Испанская республиканская демократия, в отличие от американской и подобно российской, была чрезмерно молодой и неустойчивой демократией. У светской Республики «трудящихся всех классов» не было глубоких исторических корней в застойной стране с прочными монархо-клерикальными ценностными ориентациями сельского населения[70]
. Пришедшая на смену тысячелетней монархии Республика существовала всего пять лет. Ее конституция, в пожарном порядке составленная социалистами и либералами, опьяненными бескровной победой над монархией, отличалась от американской в худшую сторону прекраснодушием одних положений и надуманностью многих других и потому не пользовалась уважением ни правых, ни левых. Конституция провозглашала слишком много прав и свобод, обходила молчанием обязанности граждан, весьма невнятно трактовала соотношение функций исполнительной и законодательной власти и возлагала повышенные надежды на Трибунал конституционных гарантий. Между тем большинство испанцев по-прежнему мыслило и действовало в русле правового нигилизма. Ситуацию не могли не усугублять длительный хозяйственный кризис и нарастание беззакония.Внеочередные парламентские выборы 1936 года оказались третьими по счету за пять лет. Испанское общество устало от выборов и особенно от чередования партий власти[71]

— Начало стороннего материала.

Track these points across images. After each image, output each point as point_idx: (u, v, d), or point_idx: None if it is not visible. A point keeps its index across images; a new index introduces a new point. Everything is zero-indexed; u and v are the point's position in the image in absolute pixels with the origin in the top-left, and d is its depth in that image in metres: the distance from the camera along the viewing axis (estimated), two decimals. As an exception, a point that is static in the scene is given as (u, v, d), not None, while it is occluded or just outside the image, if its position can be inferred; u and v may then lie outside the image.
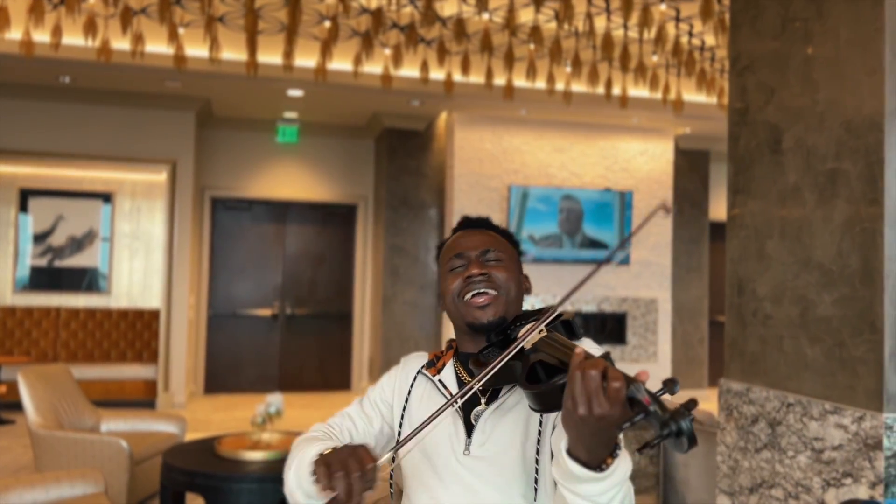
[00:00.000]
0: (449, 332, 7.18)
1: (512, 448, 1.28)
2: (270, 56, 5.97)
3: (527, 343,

, напоминавшего кадриль реформ и контрреформ. Далее, даже по официальным данным, сторонники Республики получили в масштабе страны меньше голосов, чем монархо-клерикальные партии. Право на формирование правительства республиканские партии, объединившиеся в пестрый блок, назвавшийся Народным фронтом, получили только благодаря причудам мажоритарной системы голосования. Итоги парламентских выборов поэтому оспаривались монархистами в судах, в газетах и на радиоканалах. Судебные разбирательства исхода народного волеизъявления затянулись. Естественно, все это подрывало основы правопорядка и демократии.Мало помогло успокоению бурлившей страны затребование республиканским правительством у президента временных чрезвычайных полномочий сразу после выборов (чего, заметим, не пытался сделать законник Линкольн в США). Монархо-клерикальные силы истолковали введение чрезвычайного положения как свидетельство шаткости Республики и вместе с тем – как намерение левых немедленно уничтожить частную собственность, религию и другие основы традиционного жизненного уклада. Безнаказанные бесчинства левых экстремистов (см. выше), чего опять же не допустила администрация Линкольна, служили в массовом сознании подтверждением данного прогноза и расширяли ряды противников Республики, к чему ее защитники были подготовлены недостаточно.
Анализ поведения республиканских правителей в 1931‑м – первой половине 1936 года заставляет автора книги повысить рейтинг руководителей Российской республики 1917 года. Если испанским политическим менеджерам за добрых пять лет не удалось предотвратить соскальзывание страны к братоубийственной войне, то еще труднее сделать это было Керенскому и его сторонникам (Коновалову, Милюкову, Скобелеву и т. д), управленческий потенциал которых во многом уходил на противостояние внешней опасности – войне со странами германо-австрийского блока.
Испанская Гражданская война разразилась и продолжалась в условиях открытого массового насилия, зафиксированного в документации государственных архивов и в многочисленных публикациях иностранных наблюдателей – философов Альбера Камю и Франсуа Мориака, писателей Андре Мальро, Джорджа Оруэлла, Людвига Ренна, Антуана де Сент-Экзюпери, Эрнеста Хемингуэя, газетных обозревателей, среди которых выделялись англичанин Генри Бакли, французы Луи Делапре и Жорж Сориа и американцы Джей Аллен и Герберт Мэтьюз. Восстание военных закономерно ухудшило состояние и перспективы испанской демократии.
Непрочность республиканского демократического правления сказалась на первой же неделе Гражданской войны. Не подготовившаяся к отпору Республика тем не менее отразила первый натиск восставших. Однако за романтическим флером стихийной мобилизации экстренно вооружившегося рабочего класса участники событий и их иностранные наблюдатели не сразу разглядели, что Республика в одночасье лишилась 25 % государственной территории, 20 % народонаселения, и что было особенно пагубно, большей части вооруженных сил и основных источников продовольствия. Затем вскрылась ненадежность республиканского тыла в обширной сельской периферии Новой Кастилии, Андалузии и Эстремадуры. Безучастность или враждебность кастильского крестьянства и духовенства к Республике были особенно опасными в связи с расположением столицы – Мадрида в данном регионе.